# "wattle" fencing, anyone ever make one?



## secuono (Sep 28, 2011)

From the Mulberry tree's trimming, I think I have enough to make at least part of the garden fence in wattle style.

Has anyone ever made a fence from branches? Either weaved or just more simple TTT style?


















http://www.inspirationgreen.com/wattle-fence.html

http://www.bramble-and-bean.com/2011/08/wattle-i-wot.html


----------



## Skandi (Oct 21, 2014)

No, but I am planning on it very soon, I've been saving all the sapplings and cuts from the trees as I clear my new place. so I will be watching this thread to see if anyone has done it and can advise on it. (I have made hazel hurdles before but not with "scrap" wood)


----------



## Guest (Nov 29, 2014)

Skandi said:


> No, but I am planning on it very soon, I've been saving all the sapplings and cuts from the trees as I clear my new place. so I will be watching this thread to see if anyone has done it and can advise on it. (I have made hazel hurdles before but not with "scrap" wood)


Wouldn't the saplings have to be used while green to weave a fence like the one above ?


----------



## Skandi (Oct 21, 2014)

WV Hillbilly said:


> Wouldn't the saplings have to be used while green to weave a fence like the one above ?
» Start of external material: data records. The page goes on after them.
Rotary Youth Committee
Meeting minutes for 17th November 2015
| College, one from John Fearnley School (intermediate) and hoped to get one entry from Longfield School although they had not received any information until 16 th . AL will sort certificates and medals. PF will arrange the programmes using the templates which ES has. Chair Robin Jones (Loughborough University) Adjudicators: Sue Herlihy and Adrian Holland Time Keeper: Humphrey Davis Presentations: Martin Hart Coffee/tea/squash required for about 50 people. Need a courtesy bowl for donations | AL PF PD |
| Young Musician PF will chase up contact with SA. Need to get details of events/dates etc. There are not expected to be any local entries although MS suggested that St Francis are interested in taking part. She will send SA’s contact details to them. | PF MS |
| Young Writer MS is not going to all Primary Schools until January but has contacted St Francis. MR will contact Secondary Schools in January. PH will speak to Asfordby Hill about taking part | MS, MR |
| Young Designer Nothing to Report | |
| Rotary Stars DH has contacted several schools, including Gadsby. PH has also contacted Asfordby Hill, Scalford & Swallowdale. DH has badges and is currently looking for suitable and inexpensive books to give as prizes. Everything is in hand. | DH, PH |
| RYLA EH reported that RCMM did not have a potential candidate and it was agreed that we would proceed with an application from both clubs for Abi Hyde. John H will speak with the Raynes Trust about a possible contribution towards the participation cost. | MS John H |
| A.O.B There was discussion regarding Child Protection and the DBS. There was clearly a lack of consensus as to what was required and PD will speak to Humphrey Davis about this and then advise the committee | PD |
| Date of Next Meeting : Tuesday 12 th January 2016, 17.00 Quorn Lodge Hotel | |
I was thinking of the saplings as the posts but you can soak dry ones to get them to bend again. 3-5 days seems to be long enough for hazel I've never tried willow or any other wood though.


----------



## watcher (Sep 4, 2006)

I don't know about where ya'll live but here the termites, carpenter bees, ants and the weather would render something like that next to useless in a year or two.


----------



## varangian (Nov 20, 2014)

They're pretty good as far as a fence goes, I made one at my house just out of the smaller sticks and branches I didn't use for firewood. It doesn't look anywhere near as good as those pics but it serves it's purpose, I like it because if you build it in sections of three or four posts at a time they are relatively easy to move around where they're needed without having to take apart an entire fence


----------



## Tyler520 (Aug 12, 2011)

I've worked on a couple of them.

the ones you have shown are technically just 'wattling' (the strips of wood)

'daubing' included the application of of a mud finish.

Are you actually wanting just a wattle fence, or wattle AND daub?

The uprights can be seasoned, but the woven lathes should be green saplings. Size of the members are dependent on size of fence and spacing of the posts, so it would be hard to give an estimate on diameter of each element


----------